-- Opening Marker --
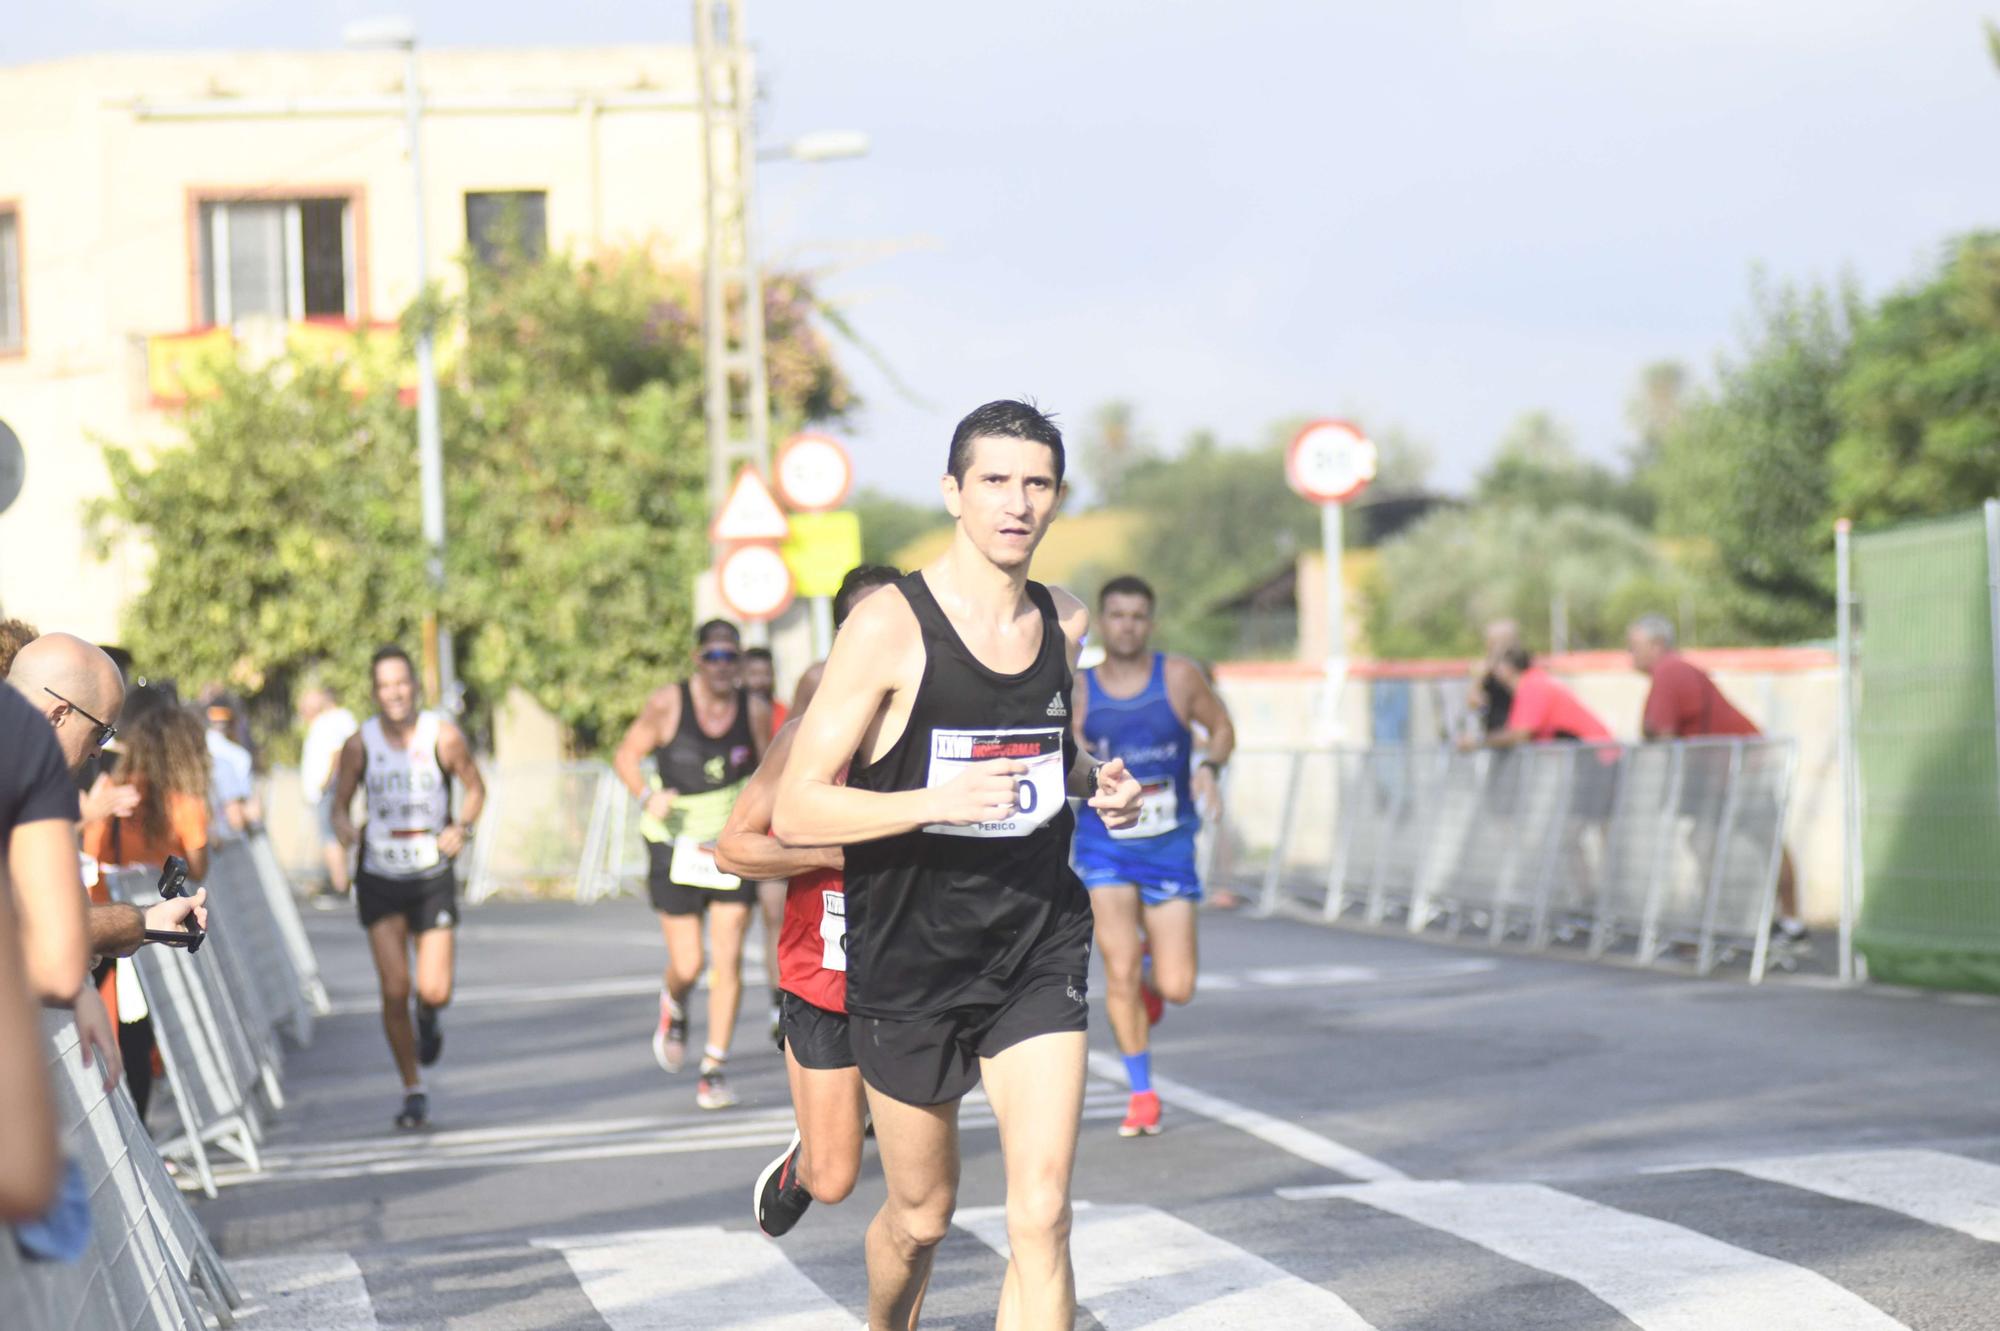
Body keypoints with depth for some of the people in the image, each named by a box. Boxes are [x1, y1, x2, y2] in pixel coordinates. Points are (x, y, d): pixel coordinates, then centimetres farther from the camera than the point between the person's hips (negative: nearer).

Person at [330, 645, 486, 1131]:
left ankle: (427, 1019, 32)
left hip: (433, 876, 0)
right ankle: (413, 1090, 11)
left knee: (435, 991, -8)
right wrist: (343, 827, -18)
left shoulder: (443, 737, -7)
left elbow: (475, 787, 6)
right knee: (394, 990, -7)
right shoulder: (360, 744, -5)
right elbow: (340, 805, 4)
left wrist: (463, 826, -12)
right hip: (379, 878, 0)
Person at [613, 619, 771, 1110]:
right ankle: (674, 1010, 35)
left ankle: (715, 1070, 1)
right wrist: (647, 795, -16)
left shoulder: (755, 710, -1)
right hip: (676, 845, -1)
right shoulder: (668, 705, -8)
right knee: (687, 966, -2)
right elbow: (626, 755, 2)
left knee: (728, 960, -7)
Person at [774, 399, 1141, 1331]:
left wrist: (1095, 786, 1)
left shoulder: (1064, 624, 4)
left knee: (1041, 1217, -11)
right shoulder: (889, 627, -13)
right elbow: (795, 811, -16)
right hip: (910, 961, -3)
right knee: (921, 1214, 14)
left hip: (1039, 950, 3)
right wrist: (937, 802, -29)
-- Closing Marker --
Task objective: Begin at the line that has "right ankle: (413, 1090, 11)" in the entries above; stop after the line that has "left wrist: (463, 826, -12)". Transcribe exactly those lines and no others.

Worked solution:
right ankle: (413, 1090, 11)
left knee: (435, 991, -8)
right wrist: (343, 827, -18)
left shoulder: (443, 737, -7)
left elbow: (475, 787, 6)
right knee: (394, 990, -7)
right shoulder: (360, 744, -5)
right elbow: (340, 805, 4)
left wrist: (463, 826, -12)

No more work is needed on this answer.